MATERIAL SHOWN: Begin
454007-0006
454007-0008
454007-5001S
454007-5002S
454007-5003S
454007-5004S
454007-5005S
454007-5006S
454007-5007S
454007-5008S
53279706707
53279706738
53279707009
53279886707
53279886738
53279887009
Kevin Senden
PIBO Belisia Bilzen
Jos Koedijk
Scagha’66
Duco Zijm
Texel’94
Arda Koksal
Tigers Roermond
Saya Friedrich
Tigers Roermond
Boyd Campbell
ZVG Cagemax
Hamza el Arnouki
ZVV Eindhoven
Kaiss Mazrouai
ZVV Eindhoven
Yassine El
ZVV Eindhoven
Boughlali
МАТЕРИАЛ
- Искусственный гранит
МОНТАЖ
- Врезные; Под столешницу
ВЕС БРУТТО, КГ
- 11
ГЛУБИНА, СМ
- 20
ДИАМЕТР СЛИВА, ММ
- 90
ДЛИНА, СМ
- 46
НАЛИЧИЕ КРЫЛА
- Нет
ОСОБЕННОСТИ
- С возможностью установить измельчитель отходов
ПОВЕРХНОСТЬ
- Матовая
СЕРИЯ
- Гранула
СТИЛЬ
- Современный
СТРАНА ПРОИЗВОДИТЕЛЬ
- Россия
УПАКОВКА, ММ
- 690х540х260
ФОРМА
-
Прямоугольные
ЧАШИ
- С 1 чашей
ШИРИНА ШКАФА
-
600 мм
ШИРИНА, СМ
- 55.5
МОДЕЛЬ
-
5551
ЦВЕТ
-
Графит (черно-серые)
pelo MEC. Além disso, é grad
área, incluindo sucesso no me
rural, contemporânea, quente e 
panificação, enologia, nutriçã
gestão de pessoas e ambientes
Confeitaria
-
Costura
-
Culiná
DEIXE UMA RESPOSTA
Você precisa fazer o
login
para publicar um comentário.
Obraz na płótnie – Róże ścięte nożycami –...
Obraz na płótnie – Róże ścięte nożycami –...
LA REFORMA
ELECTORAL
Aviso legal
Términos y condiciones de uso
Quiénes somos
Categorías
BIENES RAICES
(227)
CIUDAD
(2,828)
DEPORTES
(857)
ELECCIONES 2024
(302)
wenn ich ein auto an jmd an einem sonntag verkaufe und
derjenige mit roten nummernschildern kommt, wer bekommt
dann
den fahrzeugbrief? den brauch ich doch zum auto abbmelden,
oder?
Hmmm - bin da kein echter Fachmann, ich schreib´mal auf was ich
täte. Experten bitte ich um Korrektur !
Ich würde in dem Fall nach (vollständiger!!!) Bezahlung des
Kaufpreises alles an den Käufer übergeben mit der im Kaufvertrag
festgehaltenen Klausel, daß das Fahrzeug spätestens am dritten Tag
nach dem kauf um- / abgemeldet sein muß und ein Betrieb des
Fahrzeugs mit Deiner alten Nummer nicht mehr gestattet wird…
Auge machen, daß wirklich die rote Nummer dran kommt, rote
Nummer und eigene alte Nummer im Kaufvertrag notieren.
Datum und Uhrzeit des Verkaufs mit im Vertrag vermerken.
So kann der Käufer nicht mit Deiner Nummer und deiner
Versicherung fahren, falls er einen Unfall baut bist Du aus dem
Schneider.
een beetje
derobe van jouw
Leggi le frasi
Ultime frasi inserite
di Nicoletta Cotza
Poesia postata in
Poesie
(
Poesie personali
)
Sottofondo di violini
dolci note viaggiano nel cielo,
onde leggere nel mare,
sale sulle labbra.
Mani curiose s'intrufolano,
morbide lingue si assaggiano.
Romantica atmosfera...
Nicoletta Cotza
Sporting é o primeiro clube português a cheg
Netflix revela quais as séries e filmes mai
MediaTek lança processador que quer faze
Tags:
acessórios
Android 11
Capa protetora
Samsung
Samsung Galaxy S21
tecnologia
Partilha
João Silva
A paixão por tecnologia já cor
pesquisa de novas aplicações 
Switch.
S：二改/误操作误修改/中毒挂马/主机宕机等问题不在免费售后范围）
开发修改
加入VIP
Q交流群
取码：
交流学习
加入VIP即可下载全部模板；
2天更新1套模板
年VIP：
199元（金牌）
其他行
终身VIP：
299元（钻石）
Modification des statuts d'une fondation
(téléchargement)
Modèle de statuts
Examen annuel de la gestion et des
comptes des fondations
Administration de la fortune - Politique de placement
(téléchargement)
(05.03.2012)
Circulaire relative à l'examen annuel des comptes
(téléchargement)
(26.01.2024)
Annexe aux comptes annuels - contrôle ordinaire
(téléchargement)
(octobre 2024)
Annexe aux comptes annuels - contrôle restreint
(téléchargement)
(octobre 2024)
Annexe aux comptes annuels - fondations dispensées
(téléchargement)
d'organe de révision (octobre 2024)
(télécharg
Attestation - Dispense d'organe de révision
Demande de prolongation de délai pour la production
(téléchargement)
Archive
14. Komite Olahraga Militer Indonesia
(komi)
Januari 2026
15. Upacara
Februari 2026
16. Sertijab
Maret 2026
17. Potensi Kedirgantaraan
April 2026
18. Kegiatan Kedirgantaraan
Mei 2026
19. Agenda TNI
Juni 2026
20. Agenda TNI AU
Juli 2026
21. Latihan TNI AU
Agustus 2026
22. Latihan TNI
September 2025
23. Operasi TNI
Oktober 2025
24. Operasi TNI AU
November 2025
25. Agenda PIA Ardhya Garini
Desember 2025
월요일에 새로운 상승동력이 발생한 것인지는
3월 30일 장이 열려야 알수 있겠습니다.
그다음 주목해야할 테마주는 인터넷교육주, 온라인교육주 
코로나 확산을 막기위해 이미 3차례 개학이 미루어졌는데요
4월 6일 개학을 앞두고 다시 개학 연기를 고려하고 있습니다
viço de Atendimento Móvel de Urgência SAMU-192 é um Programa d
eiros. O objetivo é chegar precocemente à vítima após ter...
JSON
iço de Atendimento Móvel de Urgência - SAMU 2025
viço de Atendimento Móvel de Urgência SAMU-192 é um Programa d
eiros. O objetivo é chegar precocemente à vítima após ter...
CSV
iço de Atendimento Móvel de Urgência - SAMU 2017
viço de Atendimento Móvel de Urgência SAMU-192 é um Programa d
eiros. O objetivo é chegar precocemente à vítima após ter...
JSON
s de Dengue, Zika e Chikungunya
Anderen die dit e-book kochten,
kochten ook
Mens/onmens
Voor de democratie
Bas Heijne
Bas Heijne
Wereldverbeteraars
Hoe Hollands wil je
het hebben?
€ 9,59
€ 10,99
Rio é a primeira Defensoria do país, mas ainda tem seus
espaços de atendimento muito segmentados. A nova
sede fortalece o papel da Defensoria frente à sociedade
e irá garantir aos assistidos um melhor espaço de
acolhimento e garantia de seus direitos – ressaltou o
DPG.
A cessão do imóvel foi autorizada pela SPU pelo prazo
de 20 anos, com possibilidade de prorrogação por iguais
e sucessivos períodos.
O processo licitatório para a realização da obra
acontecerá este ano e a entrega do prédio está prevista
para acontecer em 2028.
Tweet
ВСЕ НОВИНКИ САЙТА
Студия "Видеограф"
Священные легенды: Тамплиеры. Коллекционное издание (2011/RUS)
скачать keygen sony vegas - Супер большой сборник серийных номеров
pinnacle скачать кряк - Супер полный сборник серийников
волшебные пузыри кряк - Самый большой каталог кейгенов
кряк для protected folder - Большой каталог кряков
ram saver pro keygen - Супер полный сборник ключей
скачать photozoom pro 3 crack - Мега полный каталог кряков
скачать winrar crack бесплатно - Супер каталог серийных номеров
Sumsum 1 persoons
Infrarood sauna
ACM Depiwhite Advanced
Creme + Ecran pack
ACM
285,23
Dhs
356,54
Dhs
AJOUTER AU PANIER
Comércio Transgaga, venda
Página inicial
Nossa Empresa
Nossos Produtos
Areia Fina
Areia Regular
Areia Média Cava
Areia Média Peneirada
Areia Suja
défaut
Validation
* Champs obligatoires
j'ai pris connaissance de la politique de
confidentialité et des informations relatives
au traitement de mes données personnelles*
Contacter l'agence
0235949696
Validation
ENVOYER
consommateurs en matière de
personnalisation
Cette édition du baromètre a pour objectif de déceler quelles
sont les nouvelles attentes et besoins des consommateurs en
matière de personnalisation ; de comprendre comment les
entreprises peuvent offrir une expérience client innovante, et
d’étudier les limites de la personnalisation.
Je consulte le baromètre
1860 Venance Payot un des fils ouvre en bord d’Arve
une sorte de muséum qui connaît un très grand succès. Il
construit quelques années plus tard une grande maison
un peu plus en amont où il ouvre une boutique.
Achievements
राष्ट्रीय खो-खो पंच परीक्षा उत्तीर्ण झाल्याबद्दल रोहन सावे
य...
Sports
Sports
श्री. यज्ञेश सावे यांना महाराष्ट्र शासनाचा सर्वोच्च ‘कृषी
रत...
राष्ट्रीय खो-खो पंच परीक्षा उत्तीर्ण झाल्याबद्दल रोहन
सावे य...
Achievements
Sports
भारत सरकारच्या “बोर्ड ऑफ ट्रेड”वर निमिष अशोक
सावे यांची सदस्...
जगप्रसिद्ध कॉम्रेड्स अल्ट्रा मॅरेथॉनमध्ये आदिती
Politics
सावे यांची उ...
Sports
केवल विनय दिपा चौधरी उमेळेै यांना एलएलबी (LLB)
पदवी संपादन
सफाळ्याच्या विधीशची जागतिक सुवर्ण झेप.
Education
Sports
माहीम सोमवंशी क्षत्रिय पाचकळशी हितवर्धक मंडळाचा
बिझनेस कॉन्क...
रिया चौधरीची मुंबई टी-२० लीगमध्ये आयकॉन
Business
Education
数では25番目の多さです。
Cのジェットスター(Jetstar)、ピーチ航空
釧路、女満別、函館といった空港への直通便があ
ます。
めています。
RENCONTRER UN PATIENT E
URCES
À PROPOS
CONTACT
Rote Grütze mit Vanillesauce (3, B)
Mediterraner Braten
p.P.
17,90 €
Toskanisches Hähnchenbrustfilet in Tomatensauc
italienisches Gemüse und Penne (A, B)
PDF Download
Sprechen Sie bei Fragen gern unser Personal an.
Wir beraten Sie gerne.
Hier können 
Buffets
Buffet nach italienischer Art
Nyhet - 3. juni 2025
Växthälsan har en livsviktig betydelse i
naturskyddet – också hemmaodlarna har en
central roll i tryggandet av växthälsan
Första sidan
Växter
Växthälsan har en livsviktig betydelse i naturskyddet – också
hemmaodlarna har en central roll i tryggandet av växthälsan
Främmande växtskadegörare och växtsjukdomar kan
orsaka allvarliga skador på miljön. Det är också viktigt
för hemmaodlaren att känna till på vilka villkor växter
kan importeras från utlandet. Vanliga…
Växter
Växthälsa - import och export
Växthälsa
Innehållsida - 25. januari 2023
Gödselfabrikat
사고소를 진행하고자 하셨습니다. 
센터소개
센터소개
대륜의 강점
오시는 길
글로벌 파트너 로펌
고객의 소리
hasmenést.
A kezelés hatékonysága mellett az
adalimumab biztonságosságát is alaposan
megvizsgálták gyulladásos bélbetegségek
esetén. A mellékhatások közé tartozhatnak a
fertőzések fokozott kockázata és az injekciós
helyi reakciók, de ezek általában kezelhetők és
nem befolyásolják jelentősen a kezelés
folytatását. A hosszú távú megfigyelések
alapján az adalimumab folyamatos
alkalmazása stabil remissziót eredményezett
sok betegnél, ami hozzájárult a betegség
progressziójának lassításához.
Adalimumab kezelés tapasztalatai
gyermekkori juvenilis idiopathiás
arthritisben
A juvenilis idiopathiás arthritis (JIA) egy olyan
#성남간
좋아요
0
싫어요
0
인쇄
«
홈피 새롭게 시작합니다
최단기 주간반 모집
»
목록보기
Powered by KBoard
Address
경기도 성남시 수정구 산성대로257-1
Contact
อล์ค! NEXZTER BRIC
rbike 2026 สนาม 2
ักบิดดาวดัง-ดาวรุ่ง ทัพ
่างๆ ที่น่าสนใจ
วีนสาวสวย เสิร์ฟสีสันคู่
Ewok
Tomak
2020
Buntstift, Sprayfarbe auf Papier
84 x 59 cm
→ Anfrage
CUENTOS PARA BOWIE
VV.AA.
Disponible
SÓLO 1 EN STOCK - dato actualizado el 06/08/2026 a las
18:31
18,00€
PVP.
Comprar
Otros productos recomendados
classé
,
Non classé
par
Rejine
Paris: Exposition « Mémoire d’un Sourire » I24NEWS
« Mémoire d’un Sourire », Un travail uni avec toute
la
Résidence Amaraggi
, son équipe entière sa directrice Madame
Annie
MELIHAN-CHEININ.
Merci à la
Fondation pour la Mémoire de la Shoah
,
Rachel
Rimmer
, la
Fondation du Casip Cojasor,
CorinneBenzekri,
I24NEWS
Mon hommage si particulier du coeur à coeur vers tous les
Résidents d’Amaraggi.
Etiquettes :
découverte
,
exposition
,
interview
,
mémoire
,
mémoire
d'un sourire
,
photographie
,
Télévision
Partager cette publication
MATERIAL SHOWN: End
▶ INSTRUCTION
Only lines containing the string "hemmaodlarna" are needed. Pull each of them out of the records above.

▶ EXERCISE OUTPUT
naturskyddet – också hemmaodlarna har en
hemmaodlarna har en central roll i tryggandet av växthälsan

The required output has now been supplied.